**Work to be completed**
Set the data below down again, exactly, with every picture left out.

———

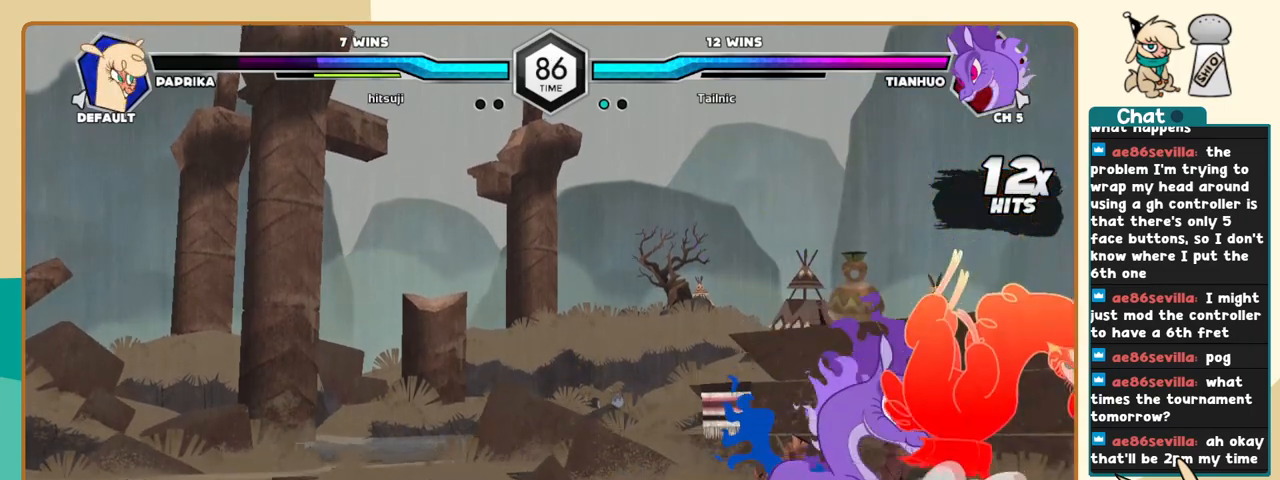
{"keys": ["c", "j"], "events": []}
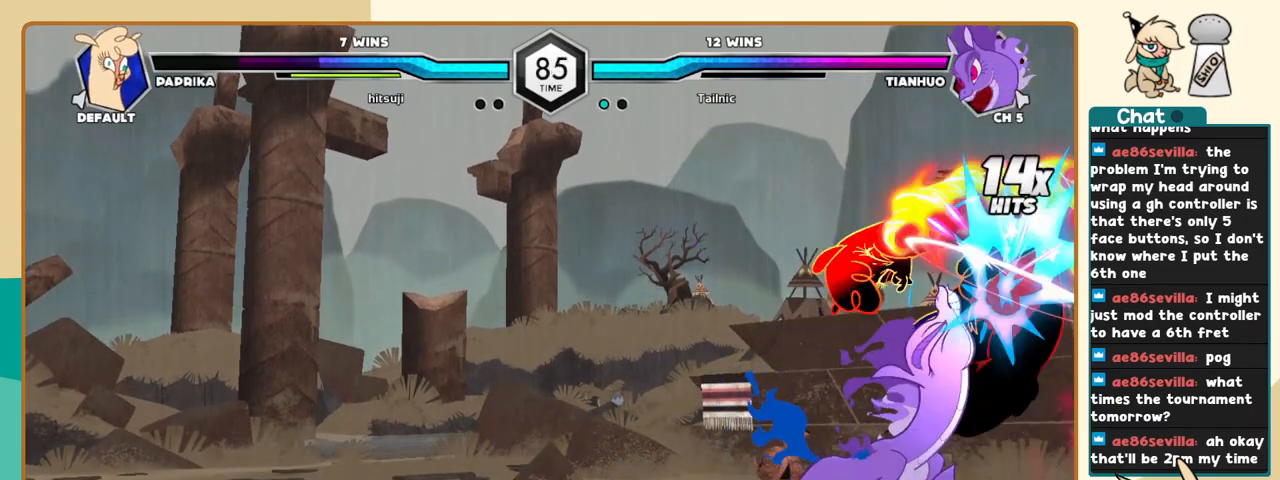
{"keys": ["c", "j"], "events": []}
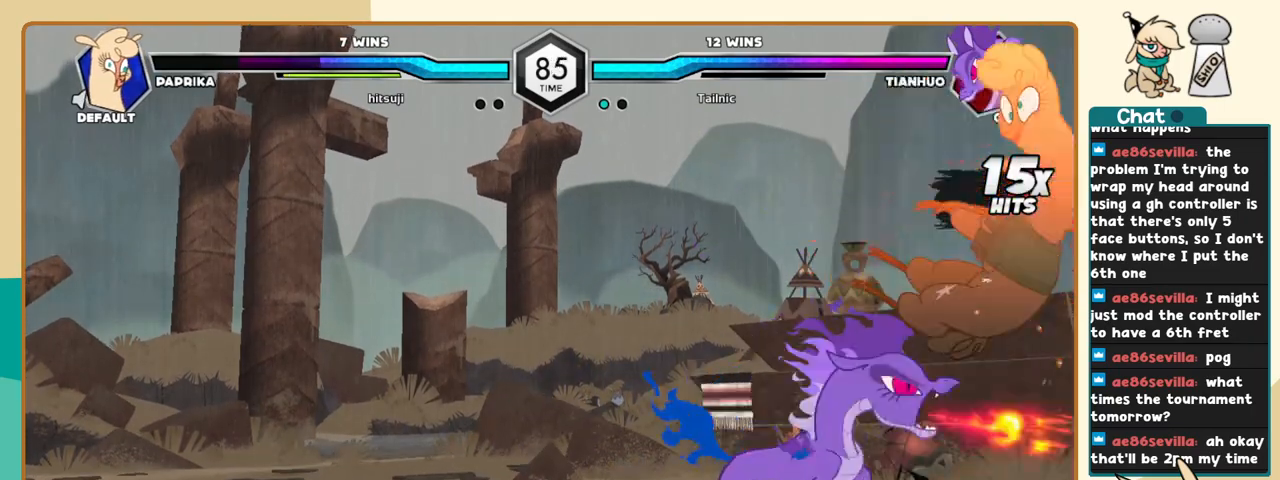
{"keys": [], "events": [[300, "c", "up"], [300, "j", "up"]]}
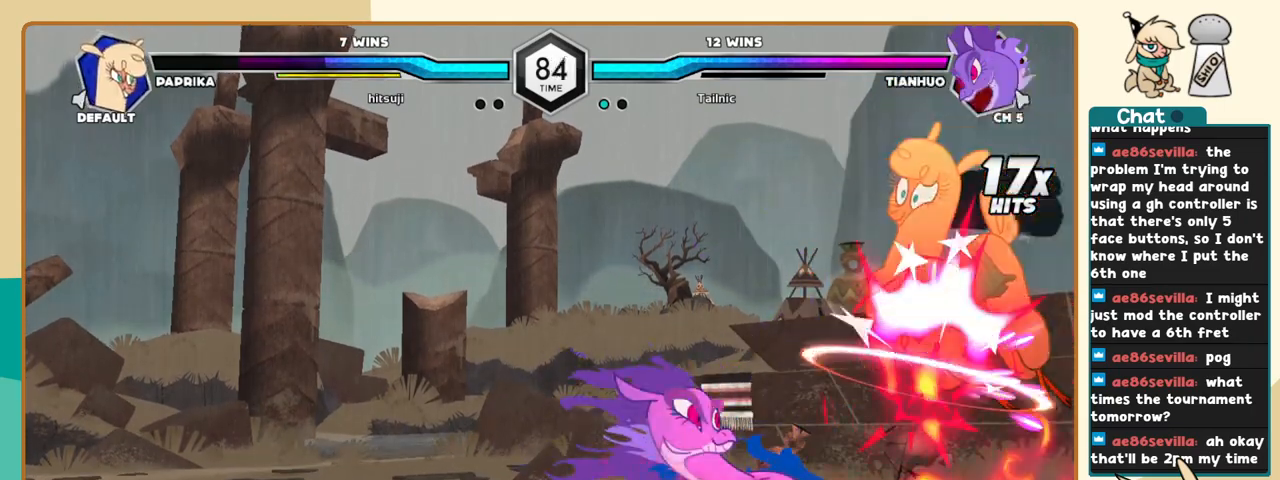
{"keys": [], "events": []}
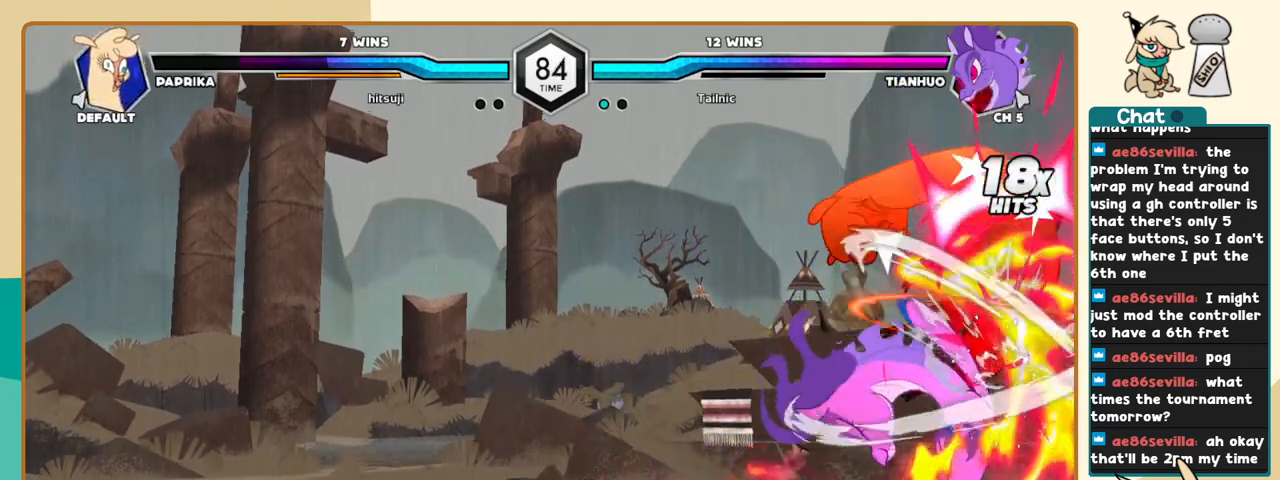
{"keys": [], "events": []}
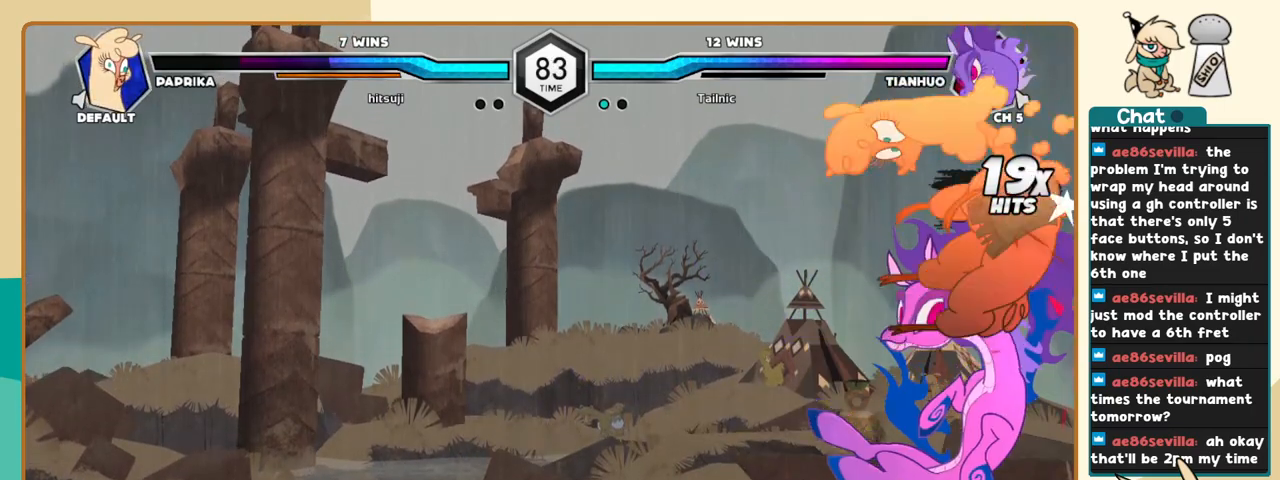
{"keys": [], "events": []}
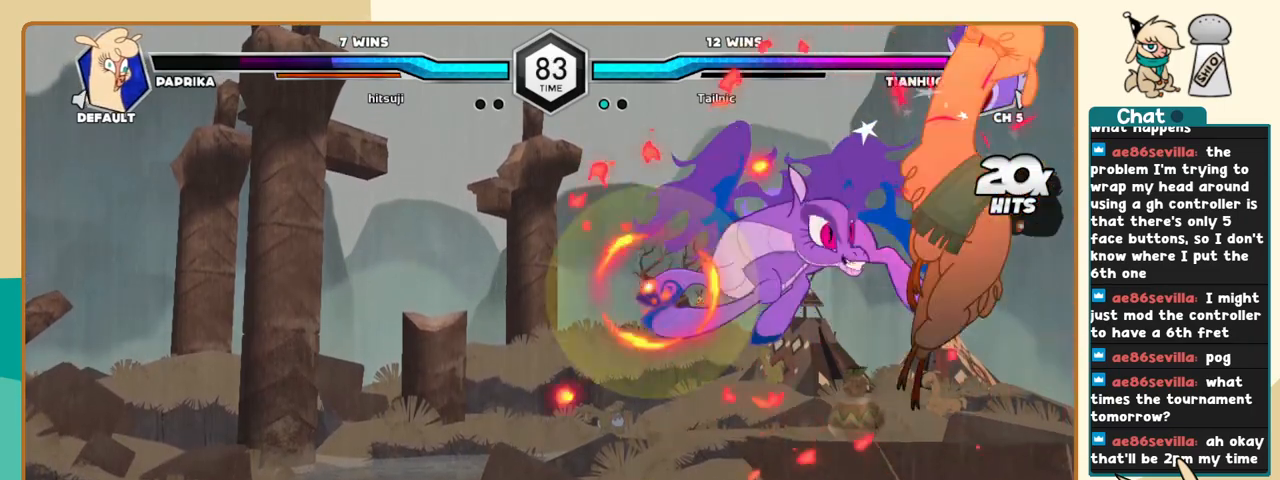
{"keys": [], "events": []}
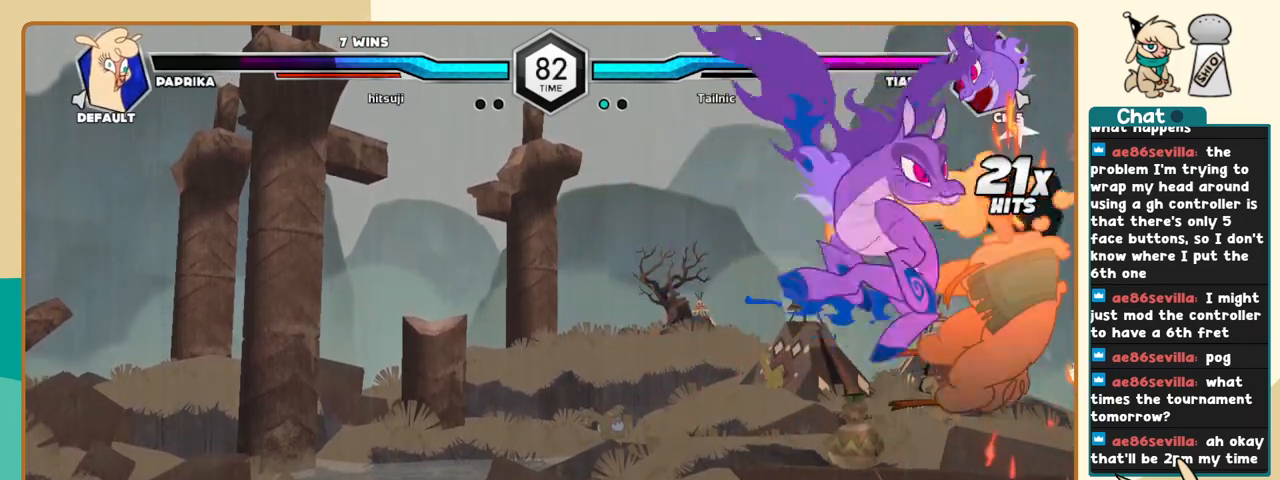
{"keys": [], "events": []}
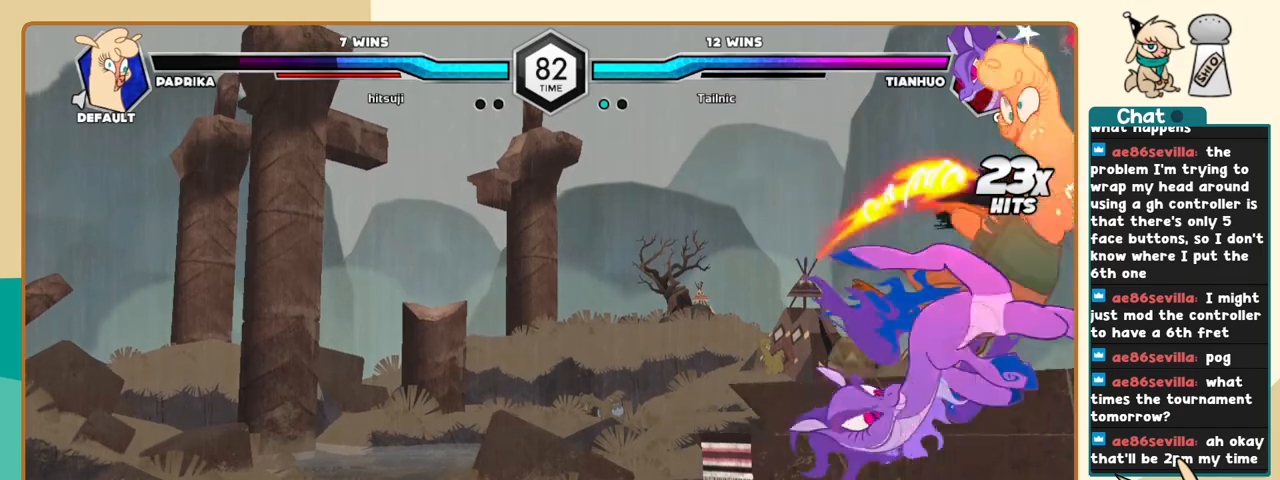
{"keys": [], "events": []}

———

**Written answer**
{"keys": ["c", "j"], "events": []}
{"keys": ["c", "j"], "events": []}
{"keys": [], "events": [[300, "c", "up"], [300, "j", "up"]]}
{"keys": [], "events": []}
{"keys": [], "events": []}
{"keys": [], "events": []}
{"keys": [], "events": []}
{"keys": [], "events": []}
{"keys": [], "events": []}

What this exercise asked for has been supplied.